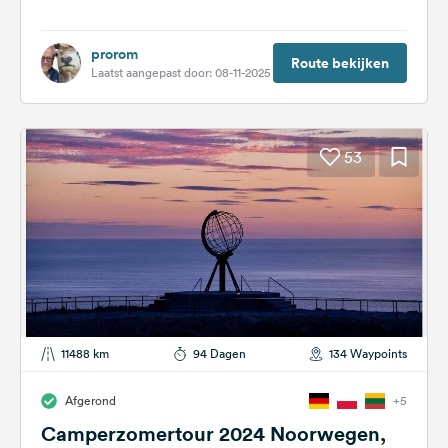
prorom
Route bekijken
Laatst aangepast door: 08-11-2025
53
11488 km
94 Dagen
134 Waypoints
Afgerond
+5
Camperzomertour 2024 Noorwegen,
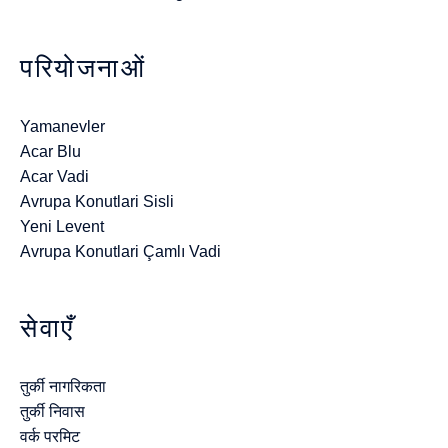
परियोजनाओं
Yamanevler
Acar Blu
Acar Vadi
Avrupa Konutlari Sisli
Yeni Levent
Avrupa Konutlari Çamlı Vadi
सेवाएँ
तुर्की नागरिकता
तुर्की निवास
वर्क परमिट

----------

- **Problem requirements**: Rename every "Avrupa Konutlari" in the entries above to "Avrupa Evleri", and give all their lines again with nothing else changed. Leave the pictures out.

- **Exercise answer**:
prorom
Route bekijken
Laatst aangepast door: 08-11-2025
53
11488 km
94 Dagen
134 Waypoints
Afgerond
+5
Camperzomertour 2024 Noorwegen,
परियोजनाओं
Yamanevler
Acar Blu
Acar Vadi
Avrupa Evleri Sisli
Yeni Levent
Avrupa Evleri Çamlı Vadi
सेवाएँ
तुर्की नागरिकता
तुर्की निवास
वर्क परमिट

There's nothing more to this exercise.